Culture vs. Collection

A photo from Karl von Westerholt’s “The Travels of Captain Brass”

There’s a series of travel photographs by Karl von Westerholt that are the size of trading cards. The focal point of each is a monument, building or some other easily referenced cultural landmark. According to ArtDaily.org, the collection “parodies those globetrotting tourists who travel the world with their photographs like collectors and believe they have understood life in foreign parts.”

I saw the photographs at the Berlinische Galerie Museum of Modern Art when I traveled to Europe this late summer. It was my first trip abroad and the gallery had an exhibit on travel photography (“Faraway Focus”), ranging in ideas and formats that included mundane travel shots that no one takes but are key parts of the trip (at the airport, hotel blahs, etc.) and Europeans’ takes on traveling through America in different eras.

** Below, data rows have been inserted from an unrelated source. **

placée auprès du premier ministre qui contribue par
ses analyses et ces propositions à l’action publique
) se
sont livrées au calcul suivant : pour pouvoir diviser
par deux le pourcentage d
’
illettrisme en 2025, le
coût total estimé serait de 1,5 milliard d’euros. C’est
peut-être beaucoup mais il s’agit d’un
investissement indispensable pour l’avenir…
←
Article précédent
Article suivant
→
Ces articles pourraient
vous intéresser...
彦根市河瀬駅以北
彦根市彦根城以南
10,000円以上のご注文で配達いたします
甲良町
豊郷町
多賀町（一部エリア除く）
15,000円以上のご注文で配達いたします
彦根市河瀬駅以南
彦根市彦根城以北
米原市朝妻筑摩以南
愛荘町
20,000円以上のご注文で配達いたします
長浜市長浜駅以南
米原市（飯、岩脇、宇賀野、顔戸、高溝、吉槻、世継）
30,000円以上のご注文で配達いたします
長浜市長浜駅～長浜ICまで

The von Westerholt shots caught my eye in particular, though; this idea of capturing the travel icons and showcasing them as though currency. They’re proof of your cultural prowess, the thing that you brought home and can now flaunt at will. Even a post on how Americans travel by The Telegraph seemed aware of this, pointing to where we like to travel: “Is it famous? Americans are there. You won’t find many of them toottling around Puglia or or Slovakia. They quest for not for the hidden gem, but for the best.” (Perhaps in our defense, the article went on to note that we do receive less vacation time than Europeans—legally, we’re not mandated any, but the average is 10 for U.S. employees—so maybe we can’t be blamed for using our limited time on bee-lining it to the Parthenon, snapping a pic, and moving the hell on). 

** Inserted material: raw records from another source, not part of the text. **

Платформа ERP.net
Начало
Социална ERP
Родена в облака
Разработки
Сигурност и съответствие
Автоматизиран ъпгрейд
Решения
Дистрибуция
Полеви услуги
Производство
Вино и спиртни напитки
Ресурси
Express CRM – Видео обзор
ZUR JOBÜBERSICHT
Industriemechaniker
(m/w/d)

I’m not saying I didn’t take photos, and plenty of mine are dauntingly basic (Eiffel Tower looming over rooftops, Berlin Wall, etc.). My question is whether we do ourselves a disservice by returning home with little more than basic proof of travel.

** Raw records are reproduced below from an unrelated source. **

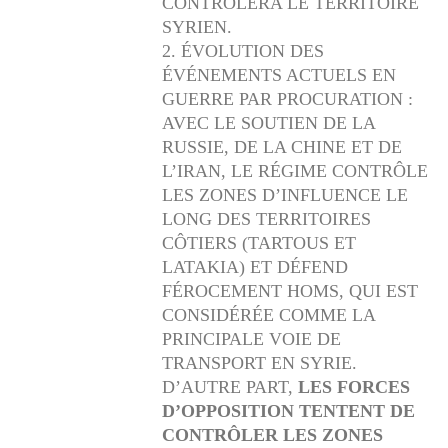
CONTRÔLERA LE TERRITOIRE
SYRIEN.
ÉVOLUTION DES
ÉVÉNEMENTS ACTUELS EN
GUERRE PAR PROCURATION :
AVEC LE SOUTIEN DE LA
RUSSIE, DE LA CHINE ET DE
L’IRAN, LE RÉGIME CONTRÔLE
LES ZONES D’INFLUENCE LE
LONG DES TERRITOIRES
CÔTIERS (TARTOUS ET
LATAKIA) ET DÉFEND
FÉROCEMENT HOMS, QUI EST
CONSIDÉRÉE COMME LA
PRINCIPALE VOIE DE
TRANSPORT EN SYRIE.
D’AUTRE PART,
LES FORCES
D’OPPOSITION TENTENT DE
CONTRÔLER LES ZONES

I could also be hyper-aware of what can be deemed a *real* experience because of my previous lack thereof. I’ve traveled plenty in the U.S., but never abroad. The fact that I didn’t until just recently own a passport garnered more than a few brow-raises in recent years from fellow middle class white friends, many of whom tout their defining moments spent studying abroad in whatever foreign city.

[Yes, I’ve been hella jealous. But also I was a garbage heap in college so probably best that I kept that contained to the continental United States.]

I didn’t do a lot of planning for this trip, outside of plane and train tickets, plus accommodations. We would take a peek at a list or two from The New York Times or Bon Appetit for ideas once we arrived, but no tours or such. Aside from finding trip planning exhausting (jk I just have no concept of time and we’re lucky we didn’t miss most of our trains), I mostly wanted to sit in each city and get acclimated with it.

It worked. I know it worked because when I got back to Chicago and went out socially, it felt kind of disturbing.

WHY IS EVERYONE CONSTANTLY LOOKING AT OTHER STRANGERS IN THE U.S.?

We are constantly sizing each other up. We are competitive to such a fault that we can’t even sit down for a slice of pizza with friends and keep ourselves from angling at a pair of shoes on someone 10 yards away. We are ogglers. We’re also so aware of OTHERS ogling at US that we overdress for that slice of pizza.

I got home and wanted to slow down. The rush—and, granted, I live in a major American city—is so pervasive that I have to actively remind myself not to haul ass just so I can make it to a train that has another train two minutes behind it. Leave earlier, dummy. Or at least get comfortable with being late. I’ve fallen on the sidewalk from rushing. There was no snow or ice or anything. I was just booking it. You know who I bet doesn’t eat shit walking down the street in a light drizzle? French women.

I don’t want to feel so propelled anymore. Leaving the apartment can feel like getting launched out of a slingshot, whereas in Europe it felt like finding the right flow. I don’t want to “grab a bite,” I want to sit down for at least an hour and graze and drink. These are things I may be able to do because of my privilege (already made clear by the whole OMG I WENT TO EUROPE thing), but if I slow down and stop forcing things or stop analyzing every other person rushing around me, maybe that would be best for everyone.

That was my takeaway. I brought home some chocolate, took some photos for Instagram, but the ease is what I want to actually show people. Souvenirs are so passive and easily lost. If I’m going to claim I’m at all cultured, based on my travels, then I need to be integrating cultural lessons into my lifestyle.